The Kennedy College of Science, Department of Chemistry, invites you to attend a doctoral dissertation defense by Sudarshi Premawardhana entitled “The Sensitivity of Poly-E Motifs in the PEVK Region of Titin to the Calcium and pH Fluctuations.” The defense will be held on March 22 at noon via Zoom. Please contact Matthew Gage for meeting information if you are interested in attending.

The committee will be composed of Matthew Gage (chair), Jin Xu, Jeffery Moore and Nicolai Konow. A brief abstract is provided below.

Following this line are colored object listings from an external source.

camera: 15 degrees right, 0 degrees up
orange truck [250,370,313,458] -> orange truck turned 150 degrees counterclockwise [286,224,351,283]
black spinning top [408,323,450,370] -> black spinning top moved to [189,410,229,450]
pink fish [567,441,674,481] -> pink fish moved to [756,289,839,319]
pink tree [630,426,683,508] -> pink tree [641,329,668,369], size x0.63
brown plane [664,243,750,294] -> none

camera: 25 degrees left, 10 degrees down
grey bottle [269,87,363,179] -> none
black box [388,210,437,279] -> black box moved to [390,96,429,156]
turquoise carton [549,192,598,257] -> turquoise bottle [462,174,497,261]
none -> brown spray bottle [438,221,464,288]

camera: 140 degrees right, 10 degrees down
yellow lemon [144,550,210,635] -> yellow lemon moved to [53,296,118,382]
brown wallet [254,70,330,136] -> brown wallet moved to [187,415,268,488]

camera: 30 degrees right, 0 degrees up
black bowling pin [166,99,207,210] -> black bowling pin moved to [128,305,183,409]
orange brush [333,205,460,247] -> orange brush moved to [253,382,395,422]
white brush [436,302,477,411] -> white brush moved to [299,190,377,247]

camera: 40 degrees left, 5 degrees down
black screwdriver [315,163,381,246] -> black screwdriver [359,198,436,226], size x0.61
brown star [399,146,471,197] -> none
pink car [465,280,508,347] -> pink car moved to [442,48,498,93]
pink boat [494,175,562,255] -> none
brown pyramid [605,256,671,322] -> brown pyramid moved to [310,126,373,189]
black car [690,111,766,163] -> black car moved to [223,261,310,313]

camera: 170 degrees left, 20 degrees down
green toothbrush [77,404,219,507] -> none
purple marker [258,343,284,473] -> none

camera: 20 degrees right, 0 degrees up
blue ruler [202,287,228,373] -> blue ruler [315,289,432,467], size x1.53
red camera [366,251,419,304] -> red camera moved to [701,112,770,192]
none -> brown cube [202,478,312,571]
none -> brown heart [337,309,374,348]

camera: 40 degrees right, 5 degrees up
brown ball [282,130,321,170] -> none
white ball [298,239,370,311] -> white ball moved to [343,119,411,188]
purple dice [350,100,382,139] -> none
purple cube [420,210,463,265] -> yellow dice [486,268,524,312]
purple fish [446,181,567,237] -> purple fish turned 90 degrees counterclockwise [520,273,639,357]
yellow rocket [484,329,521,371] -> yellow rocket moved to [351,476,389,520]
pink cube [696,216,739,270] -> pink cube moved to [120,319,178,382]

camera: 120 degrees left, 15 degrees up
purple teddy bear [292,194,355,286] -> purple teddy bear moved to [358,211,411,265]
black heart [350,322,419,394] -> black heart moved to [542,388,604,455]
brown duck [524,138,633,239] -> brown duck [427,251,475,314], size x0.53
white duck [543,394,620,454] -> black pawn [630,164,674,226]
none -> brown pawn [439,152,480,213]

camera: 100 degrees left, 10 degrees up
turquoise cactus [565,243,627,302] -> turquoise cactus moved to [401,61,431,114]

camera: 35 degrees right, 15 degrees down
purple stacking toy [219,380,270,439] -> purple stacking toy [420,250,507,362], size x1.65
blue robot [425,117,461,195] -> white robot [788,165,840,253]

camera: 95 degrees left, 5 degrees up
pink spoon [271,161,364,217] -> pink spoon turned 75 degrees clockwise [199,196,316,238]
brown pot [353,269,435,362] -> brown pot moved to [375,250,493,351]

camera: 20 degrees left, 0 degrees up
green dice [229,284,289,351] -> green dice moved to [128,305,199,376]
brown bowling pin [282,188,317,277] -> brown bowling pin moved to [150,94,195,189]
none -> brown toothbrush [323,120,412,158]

Abstract: The PEVK region of the giant protein titin is a disordered region contributing to the passive elasticity in muscle. This region is enriched in the amino acids proline, glutamate, valine and lysine. The PEVK region contains two sequence motifs, PPAK and poly-E, due to the sequence composition of these motifs. PEVK region is believed to act as an entropically driven spring but there is evidence supporting an enthalpic contribution as well due to the observed lower stiffness of PEVK at decreased ionic strength. The poly-E regions in PEVK have high densities of negative charge from the clusters of 3-4 glutamates and thus are presumably more sensitive to the ionic and pH fluctuations in muscle than PPAK motifs. Poly-E regions have exhibited reduced bending rigidity in the presence of calcium levels and extended conformations at higher pH, both further suggesting an enthalpic contribution to PEVK elasticity. In this work, we studied the pH dependency of both peptides derived from the PPAK and poly-E motifs and longer PEVK constructs containing multiple PPAK and poly-E motifs. We also studied the ionic strength (Ca2+, Mg2+, K+ and Na+) dependency of these longer proteins as well. In both systems, the poly-E motif constructs exhibited pH dependent conformational changes and in the studies on the longer PEVK constructs conformational shifts were also observed in the presence of both K+ and Na+. Interestingly, the conformational changes in the poly-E motif are different in the presence of the PPAK motif, suggesting the presence of interactions between the two motifs, which have been elusive to observe in other studies. While the poly-E exhibits very dynamic behavior in response to its environment, the PPAK protein did not exhibit any pH or calcium dependent conformational shifts. Taken together, these results suggest that the structure of poly-E motifs is sensitive to pH and calcium and the presence of PPAK motifs alters the degree of such structural and functional responses of poly-E.

All interested students and faculty members are invited to attend.